Cómo decorar una casa de campo

Cómo decorar una casa de estilo rústico

Calidez, hogar, intimidad, un fuego abrazador en la chimenea. La imagen sólo puede describir un estilo decorativo especial: las casas de campo. También conocido como estilo "rústico", "country" o "campestre", estos hogares se decoran mayormente con materiales naturales, entremezclados con la solidez del hierro y los metales.

Materiales para decorar una casa de campo

Los materiales elegidos para la decoración rústica son simples de interpretar: madera natural o lavada, barnizada o patinada en tonos siempre claros, piedras naturales y piedras laja, y detalles de hierro fundido que hacen a la solidez de las estructuras con su presencia.

En las decoraciones rústicas no puede faltar la vida, con plantas verdes o con flores, y en lo posible un árbol. En pisos y sitios donde no se pueda cultivar, no faltarán las hierbas aromáticas en pequeñas macetas, en la zona de la cocina, y las plantas decorativas de interior en balcones y ventanas, donde puedan recibir el sol.

El clásico hogar a leñas

Las casas de campo aportan una sensación inigualable de descanso, de salirse de la rutina y entregarse a la relajación y a la calidez del hogar. Es casi imposible imaginarnos una casa de este tipo sin un hogar a leñas, aunque esto puede ser difícil en viviendas ya construidas y en pisos con construcción superior, en los que no podamos incorporarlo. Pero hay una solución para ello. Se trata de crear un falso hogar, a partir de placas de yeso de construcción en seco, recubiertas con piedra y cemento, en esa apariencia indiscutible de las montañas y los sitios lejanos.

Dentro de la cavidad del falso hogar a leños se puede instalar un sistema de calefacción de troncos modelados en cerámicos y otros materiales, alimentado a gas. Es un recurso de calefacción y de estética muy utilizado en la década de 1960 y hasta 1990, que hoy no ha pasado de moda.

Colores y texturas del estilo rústico

Los colores son siempre en relación a la naturaleza: los rojos, naranjas y amarillos del otoño, los cafés y verdes del bosque y, dependiendo del gusto de los ocupantes, el azul y el blanco de los lagos, en tonos más bien claros. Los colores más oscuros, negro y gris, provienen del uso de metales y hierro en herrajes, tiradores, y elementos como el atizador de la chimenea o los cuencos de hierro fundido en la cocina. Son un complemento ideal para colocar dentro las plantas vivas, sean reales o modelados en masas asemejándose a los viejos cuencos de hierro labrado.

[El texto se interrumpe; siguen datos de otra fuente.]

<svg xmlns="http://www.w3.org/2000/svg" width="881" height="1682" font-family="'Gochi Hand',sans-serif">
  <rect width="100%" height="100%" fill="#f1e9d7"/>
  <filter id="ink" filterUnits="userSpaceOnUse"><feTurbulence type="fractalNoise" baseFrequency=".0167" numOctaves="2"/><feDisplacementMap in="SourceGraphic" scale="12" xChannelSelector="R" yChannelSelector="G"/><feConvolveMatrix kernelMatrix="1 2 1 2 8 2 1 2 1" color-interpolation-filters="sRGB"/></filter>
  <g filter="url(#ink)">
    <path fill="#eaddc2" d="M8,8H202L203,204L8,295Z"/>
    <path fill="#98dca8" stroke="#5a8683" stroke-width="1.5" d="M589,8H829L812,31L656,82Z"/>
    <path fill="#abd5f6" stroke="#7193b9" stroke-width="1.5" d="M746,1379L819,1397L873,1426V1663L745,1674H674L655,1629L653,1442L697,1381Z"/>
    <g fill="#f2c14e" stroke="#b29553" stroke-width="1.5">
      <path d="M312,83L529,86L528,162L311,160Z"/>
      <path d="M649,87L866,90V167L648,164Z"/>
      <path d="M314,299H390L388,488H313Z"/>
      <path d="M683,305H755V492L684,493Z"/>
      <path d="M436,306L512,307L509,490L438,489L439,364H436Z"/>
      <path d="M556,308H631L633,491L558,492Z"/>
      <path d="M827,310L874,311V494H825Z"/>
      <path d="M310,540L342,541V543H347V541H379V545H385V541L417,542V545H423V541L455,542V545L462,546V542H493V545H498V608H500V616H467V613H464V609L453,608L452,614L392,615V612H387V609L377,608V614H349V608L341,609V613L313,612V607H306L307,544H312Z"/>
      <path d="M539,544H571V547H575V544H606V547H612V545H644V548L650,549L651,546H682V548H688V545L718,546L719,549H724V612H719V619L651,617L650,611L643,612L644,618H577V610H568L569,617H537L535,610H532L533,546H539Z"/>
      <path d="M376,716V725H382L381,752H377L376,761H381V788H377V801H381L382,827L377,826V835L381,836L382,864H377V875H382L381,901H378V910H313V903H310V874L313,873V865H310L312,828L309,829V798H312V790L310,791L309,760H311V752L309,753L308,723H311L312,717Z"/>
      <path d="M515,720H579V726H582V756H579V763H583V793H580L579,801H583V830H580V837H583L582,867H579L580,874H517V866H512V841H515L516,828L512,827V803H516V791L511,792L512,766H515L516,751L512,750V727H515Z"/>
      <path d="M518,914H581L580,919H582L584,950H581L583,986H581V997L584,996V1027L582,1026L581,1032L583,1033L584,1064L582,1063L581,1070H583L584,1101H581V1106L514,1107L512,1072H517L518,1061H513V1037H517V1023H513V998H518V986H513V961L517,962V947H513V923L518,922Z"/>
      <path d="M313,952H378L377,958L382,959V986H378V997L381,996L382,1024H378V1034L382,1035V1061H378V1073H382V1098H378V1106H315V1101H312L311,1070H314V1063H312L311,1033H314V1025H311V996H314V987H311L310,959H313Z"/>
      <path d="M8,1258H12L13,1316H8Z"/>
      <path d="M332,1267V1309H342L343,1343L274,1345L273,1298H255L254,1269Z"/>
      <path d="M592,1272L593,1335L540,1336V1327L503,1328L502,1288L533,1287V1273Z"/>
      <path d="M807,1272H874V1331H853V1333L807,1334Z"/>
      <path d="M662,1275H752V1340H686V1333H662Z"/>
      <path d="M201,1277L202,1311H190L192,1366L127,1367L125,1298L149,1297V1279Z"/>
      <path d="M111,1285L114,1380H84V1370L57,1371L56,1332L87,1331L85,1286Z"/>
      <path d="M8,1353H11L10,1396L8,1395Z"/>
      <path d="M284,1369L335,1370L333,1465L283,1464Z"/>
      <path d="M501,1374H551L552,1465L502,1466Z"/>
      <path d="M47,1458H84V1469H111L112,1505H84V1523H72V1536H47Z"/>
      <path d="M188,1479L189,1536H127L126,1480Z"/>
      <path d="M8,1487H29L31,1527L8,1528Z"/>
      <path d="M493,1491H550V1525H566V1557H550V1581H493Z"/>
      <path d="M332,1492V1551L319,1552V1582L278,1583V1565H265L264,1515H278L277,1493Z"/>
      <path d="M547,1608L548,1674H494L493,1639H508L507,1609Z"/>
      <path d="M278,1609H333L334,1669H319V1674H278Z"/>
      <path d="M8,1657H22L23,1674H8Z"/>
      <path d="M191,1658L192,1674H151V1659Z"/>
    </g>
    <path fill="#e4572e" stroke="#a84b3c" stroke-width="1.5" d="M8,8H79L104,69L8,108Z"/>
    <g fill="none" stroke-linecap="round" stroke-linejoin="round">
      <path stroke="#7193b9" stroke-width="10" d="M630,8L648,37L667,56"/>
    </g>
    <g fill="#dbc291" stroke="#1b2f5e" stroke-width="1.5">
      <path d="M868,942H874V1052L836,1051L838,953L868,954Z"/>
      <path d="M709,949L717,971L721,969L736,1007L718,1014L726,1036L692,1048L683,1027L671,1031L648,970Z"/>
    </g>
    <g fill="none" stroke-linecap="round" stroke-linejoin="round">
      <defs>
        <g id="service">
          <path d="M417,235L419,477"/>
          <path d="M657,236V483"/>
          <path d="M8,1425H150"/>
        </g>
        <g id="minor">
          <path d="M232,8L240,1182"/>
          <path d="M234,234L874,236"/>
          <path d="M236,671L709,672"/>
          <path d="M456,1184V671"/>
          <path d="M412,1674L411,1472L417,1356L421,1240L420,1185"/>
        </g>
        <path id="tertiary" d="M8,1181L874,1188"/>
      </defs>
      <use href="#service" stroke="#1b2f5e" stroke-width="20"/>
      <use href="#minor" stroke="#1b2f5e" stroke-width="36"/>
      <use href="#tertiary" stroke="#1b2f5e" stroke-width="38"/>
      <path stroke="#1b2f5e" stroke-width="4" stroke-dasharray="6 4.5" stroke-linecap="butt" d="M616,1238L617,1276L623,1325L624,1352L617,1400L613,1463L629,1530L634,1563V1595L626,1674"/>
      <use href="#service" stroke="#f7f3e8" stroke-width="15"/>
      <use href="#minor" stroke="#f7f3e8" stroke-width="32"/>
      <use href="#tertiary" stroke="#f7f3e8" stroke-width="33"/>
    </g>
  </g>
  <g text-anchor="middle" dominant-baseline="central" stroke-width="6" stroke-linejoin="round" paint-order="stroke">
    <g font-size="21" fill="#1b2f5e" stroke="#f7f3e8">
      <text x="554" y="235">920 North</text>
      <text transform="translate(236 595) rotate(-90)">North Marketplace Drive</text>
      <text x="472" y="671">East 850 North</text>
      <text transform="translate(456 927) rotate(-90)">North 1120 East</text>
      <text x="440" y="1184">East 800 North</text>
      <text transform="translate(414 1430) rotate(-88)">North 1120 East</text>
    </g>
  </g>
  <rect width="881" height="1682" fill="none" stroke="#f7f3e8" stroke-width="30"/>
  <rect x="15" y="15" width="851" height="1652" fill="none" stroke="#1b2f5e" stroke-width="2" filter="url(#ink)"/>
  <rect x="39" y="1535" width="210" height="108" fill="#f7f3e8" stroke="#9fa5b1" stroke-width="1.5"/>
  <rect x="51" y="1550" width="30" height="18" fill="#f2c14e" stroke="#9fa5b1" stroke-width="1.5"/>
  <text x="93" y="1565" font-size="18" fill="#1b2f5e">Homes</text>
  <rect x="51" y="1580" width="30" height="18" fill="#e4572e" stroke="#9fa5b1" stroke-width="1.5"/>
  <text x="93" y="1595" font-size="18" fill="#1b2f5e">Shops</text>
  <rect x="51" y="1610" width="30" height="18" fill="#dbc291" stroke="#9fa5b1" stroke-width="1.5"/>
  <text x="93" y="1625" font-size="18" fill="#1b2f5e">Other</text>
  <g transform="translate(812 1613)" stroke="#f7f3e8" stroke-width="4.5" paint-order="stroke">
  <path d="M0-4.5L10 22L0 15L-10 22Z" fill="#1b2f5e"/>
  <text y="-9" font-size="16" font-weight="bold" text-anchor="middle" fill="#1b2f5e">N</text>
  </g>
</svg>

Finalmente, las texturas siempre son naturales, algo rústicas en apariencia. La lana, la piel natural (mejor si es artificial, pero de aspecto natural) y los hilados de telar en piso, mantas de sofás, camas y en los pisos, son infaltables en este estilo.
El decorado de las paredes, por ejemplo, reemplaza las pinturas y fotografías por telares y telas pintadas, tejidos a mano y elementos naturales incrustados.